(TASK INPUTS begins)

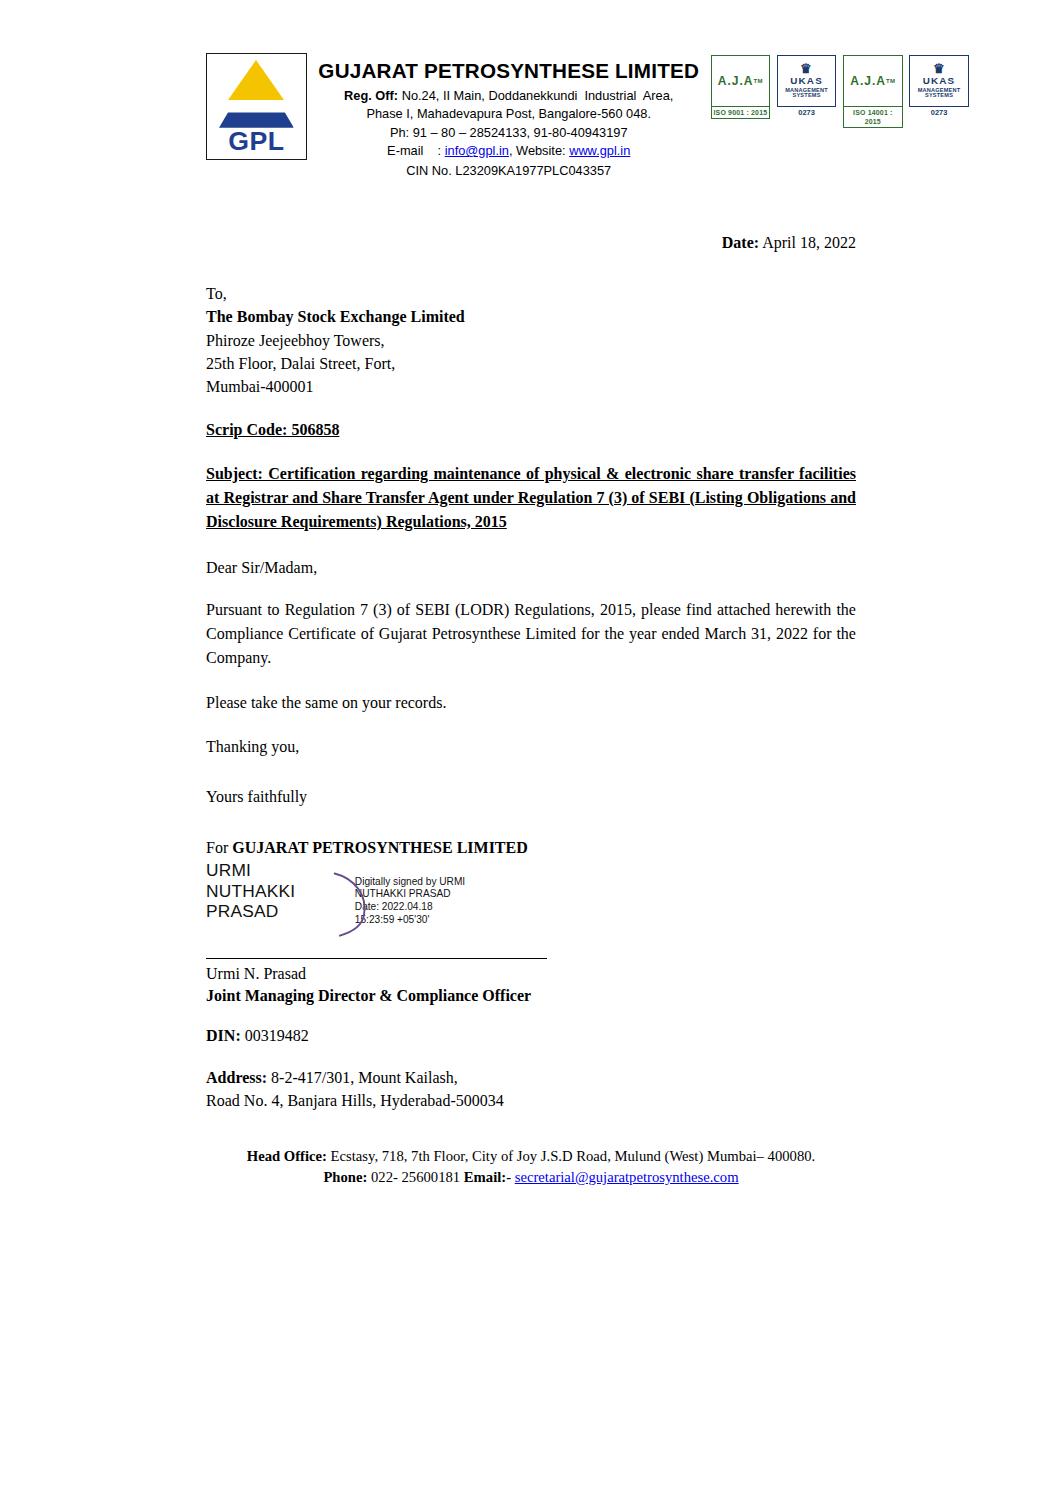GPL
GUJARAT PETROSYNTHESE LIMITED
Reg. Off: No.24, II Main, Doddanekkundi Industrial Area,
Phase I, Mahadevapura Post, Bangalore-560 048.
Ph: 91 – 80 – 28524133, 91-80-40943197
E-mail : info@gpl.in, Website: www.gpl.in
CIN No. L23209KA1977PLC043357
A.J.A TM
ISO 9001 : 2015
♛ UKAS MANAGEMENT
SYSTEMS
0273
A.J.A TM
ISO 14001 : 2015
♛ UKAS MANAGEMENT
SYSTEMS
0273
Date: April 18, 2022
To,
The Bombay Stock Exchange Limited
Phiroze Jeejeebhoy Towers,
25th Floor, Dalai Street, Fort,
Mumbai-400001
Scrip Code: 506858
Subject: Certification regarding maintenance of physical & electronic share transfer facilities at Registrar and Share Transfer Agent under Regulation 7 (3) of SEBI (Listing Obligations and Disclosure Requirements) Regulations, 2015
Dear Sir/Madam,
Pursuant to Regulation 7 (3) of SEBI (LODR) Regulations, 2015, please find attached herewith the Compliance Certificate of Gujarat Petrosynthese Limited for the year ended March 31, 2022 for the Company.
Please take the same on your records.
Thanking you,
Yours faithfully
For GUJARAT PETROSYNTHESE LIMITED
URMI
NUTHAKKI
PRASAD
Digitally signed by URMI
NUTHAKKI PRASAD
Date: 2022.04.18
15:23:59 +05'30'
Urmi N. Prasad
Joint Managing Director & Compliance Officer
DIN: 00319482
Address: 8-2-417/301, Mount Kailash,
Road No. 4, Banjara Hills, Hyderabad-500034
Head Office: Ecstasy, 718, 7th Floor, City of Joy J.S.D Road, Mulund (West) Mumbai– 400080.
Phone: 022- 25600181 Email:- secretarial@gujaratpetrosynthese.com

(TASK INPUTS ends)

* _PROBLEM TO SOLVE_
None of the lines before the one containing "ISO 9001 : 2015" belong in the answer; reproduce that line and all later lines of the records exactly.

* _EXERCISE SOLUTION_
ISO 9001 : 2015
♛ UKAS MANAGEMENT
SYSTEMS
0273
A.J.A TM
ISO 14001 : 2015
♛ UKAS MANAGEMENT
SYSTEMS
0273
Date: April 18, 2022
To,
The Bombay Stock Exchange Limited
Phiroze Jeejeebhoy Towers,
25th Floor, Dalai Street, Fort,
Mumbai-400001
Scrip Code: 506858
Subject: Certification regarding maintenance of physical & electronic share transfer facilities at Registrar and Share Transfer Agent under Regulation 7 (3) of SEBI (Listing Obligations and Disclosure Requirements) Regulations, 2015
Dear Sir/Madam,
Pursuant to Regulation 7 (3) of SEBI (LODR) Regulations, 2015, please find attached herewith the Compliance Certificate of Gujarat Petrosynthese Limited for the year ended March 31, 2022 for the Company.
Please take the same on your records.
Thanking you,
Yours faithfully
For GUJARAT PETROSYNTHESE LIMITED
URMI
NUTHAKKI
PRASAD
Digitally signed by URMI
NUTHAKKI PRASAD
Date: 2022.04.18
15:23:59 +05'30'
Urmi N. Prasad
Joint Managing Director & Compliance Officer
DIN: 00319482
Address: 8-2-417/301, Mount Kailash,
Road No. 4, Banjara Hills, Hyderabad-500034
Head Office: Ecstasy, 718, 7th Floor, City of Joy J.S.D Road, Mulund (West) Mumbai– 400080.
Phone: 022- 25600181 Email:- secretarial@gujaratpetrosynthese.com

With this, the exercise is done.